Directions for this task: Look for the line containing "left shoulder: (767, 445)" in the records below. Then output it and all the lines that follow, exactly and without any others.

Records for this exercise:

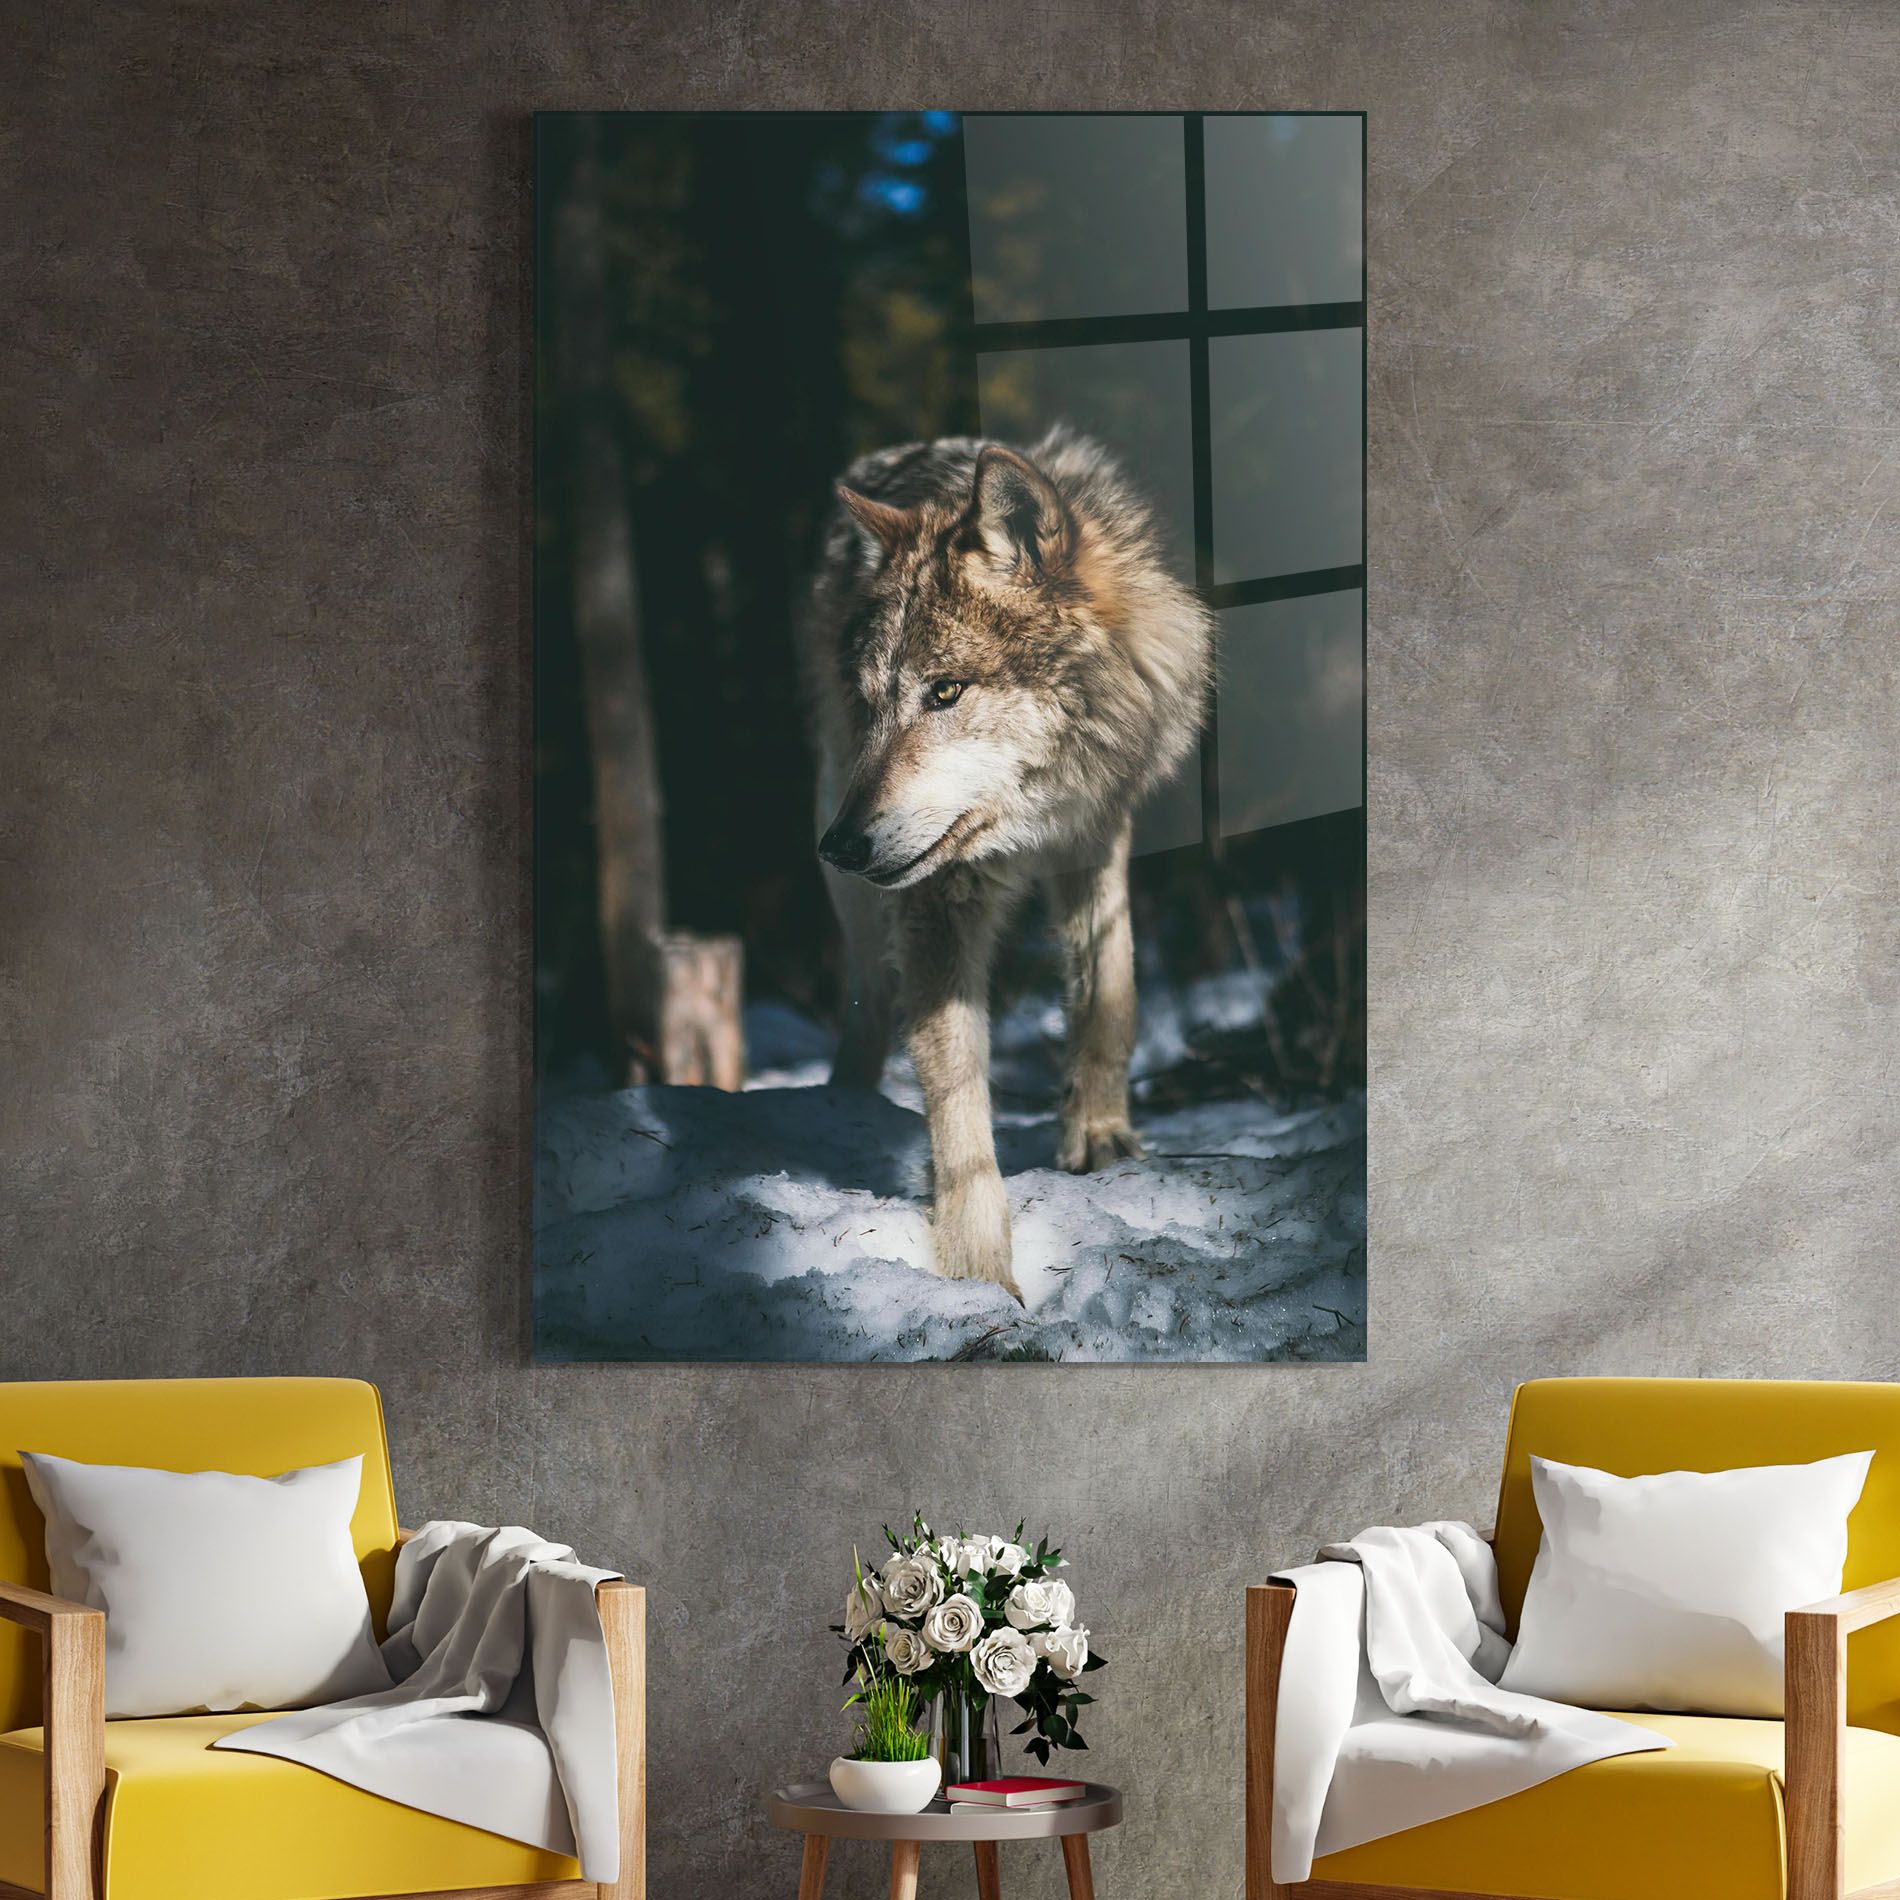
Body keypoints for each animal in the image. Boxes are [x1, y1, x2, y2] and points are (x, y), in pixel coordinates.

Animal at [798, 426, 1212, 1300]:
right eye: (871, 704)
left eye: (945, 691)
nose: (841, 846)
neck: (1030, 816)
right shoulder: (936, 896)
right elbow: (956, 1094)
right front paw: (978, 1272)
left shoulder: (1098, 832)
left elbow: (1111, 994)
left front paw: (1100, 1137)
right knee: (868, 997)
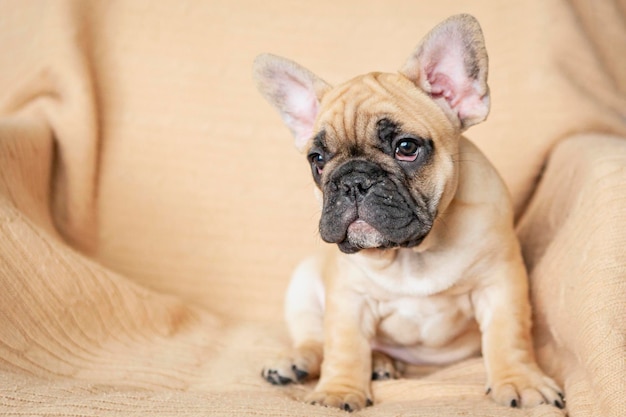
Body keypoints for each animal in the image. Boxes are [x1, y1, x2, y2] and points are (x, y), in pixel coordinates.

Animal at [251, 13, 564, 412]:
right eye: (317, 160)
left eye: (406, 147)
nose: (353, 181)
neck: (413, 253)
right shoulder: (349, 299)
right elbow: (344, 347)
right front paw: (338, 392)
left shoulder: (500, 283)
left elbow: (508, 336)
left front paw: (520, 381)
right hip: (303, 282)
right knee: (313, 338)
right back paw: (296, 361)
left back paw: (382, 363)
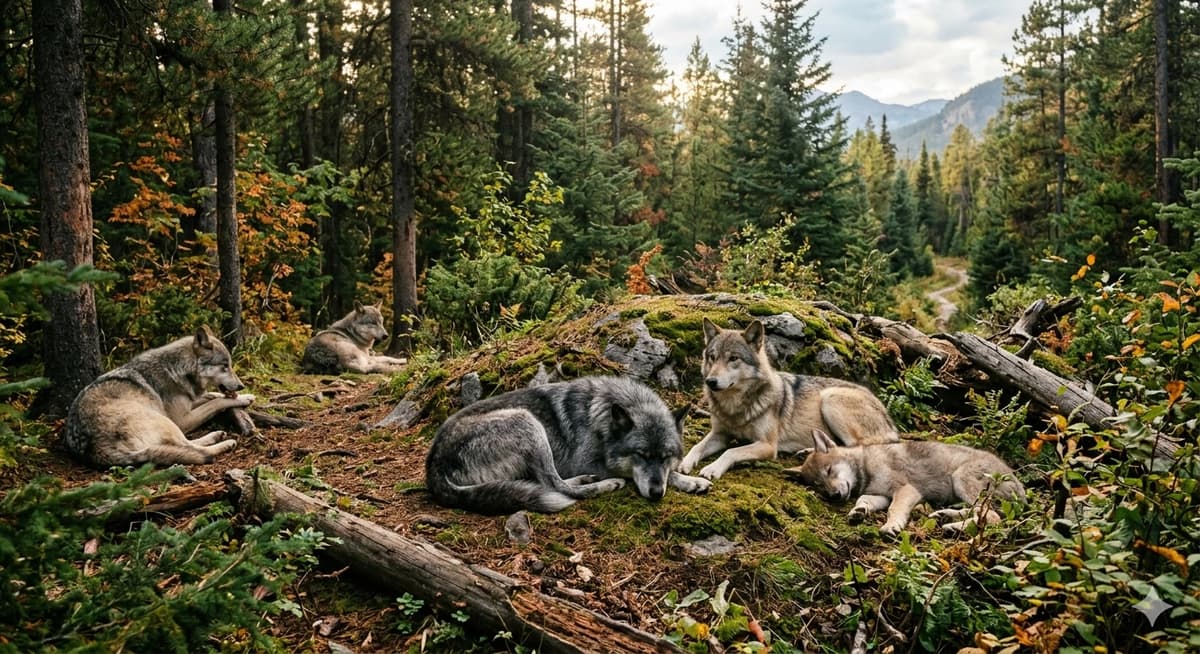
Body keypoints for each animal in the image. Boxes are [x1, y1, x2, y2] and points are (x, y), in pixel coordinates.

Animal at [63, 326, 254, 467]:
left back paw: (218, 436)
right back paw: (225, 442)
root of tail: (95, 448)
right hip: (165, 421)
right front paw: (241, 399)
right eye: (225, 366)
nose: (241, 386)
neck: (179, 369)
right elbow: (217, 401)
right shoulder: (182, 419)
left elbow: (210, 396)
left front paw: (247, 395)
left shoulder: (189, 403)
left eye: (230, 365)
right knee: (190, 447)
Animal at [424, 376, 712, 514]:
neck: (602, 418)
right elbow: (631, 473)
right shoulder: (585, 461)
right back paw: (604, 484)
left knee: (550, 482)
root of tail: (433, 466)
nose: (656, 493)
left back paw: (586, 479)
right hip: (527, 422)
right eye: (641, 455)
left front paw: (691, 481)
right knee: (557, 486)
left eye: (665, 457)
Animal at [679, 318, 899, 481]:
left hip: (830, 399)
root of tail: (888, 417)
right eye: (712, 357)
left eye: (733, 358)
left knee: (856, 447)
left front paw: (712, 469)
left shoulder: (767, 445)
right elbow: (697, 446)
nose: (711, 381)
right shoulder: (720, 434)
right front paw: (683, 463)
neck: (735, 407)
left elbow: (731, 452)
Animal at [785, 429, 1025, 535]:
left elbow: (894, 509)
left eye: (829, 470)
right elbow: (864, 500)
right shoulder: (880, 494)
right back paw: (945, 516)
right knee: (980, 512)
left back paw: (953, 526)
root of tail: (1020, 487)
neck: (866, 466)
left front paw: (891, 526)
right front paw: (859, 512)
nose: (834, 496)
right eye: (818, 485)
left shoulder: (905, 490)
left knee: (992, 517)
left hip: (961, 479)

Solved exercise:
left shoulder: (767, 445)
right elbow: (697, 446)
nose: (711, 381)
right shoulder: (720, 434)
right front paw: (683, 463)
neck: (735, 407)
left elbow: (731, 452)
Animal at [785, 429, 1025, 535]:
left elbow: (894, 509)
left eye: (829, 470)
right elbow: (864, 500)
right shoulder: (880, 494)
right back paw: (945, 516)
right knee: (980, 512)
left back paw: (953, 526)
root of tail: (1020, 487)
neck: (866, 466)
left front paw: (891, 526)
right front paw: (859, 512)
nose: (834, 496)
right eye: (818, 485)
left shoulder: (905, 490)
left knee: (992, 517)
left hip: (961, 479)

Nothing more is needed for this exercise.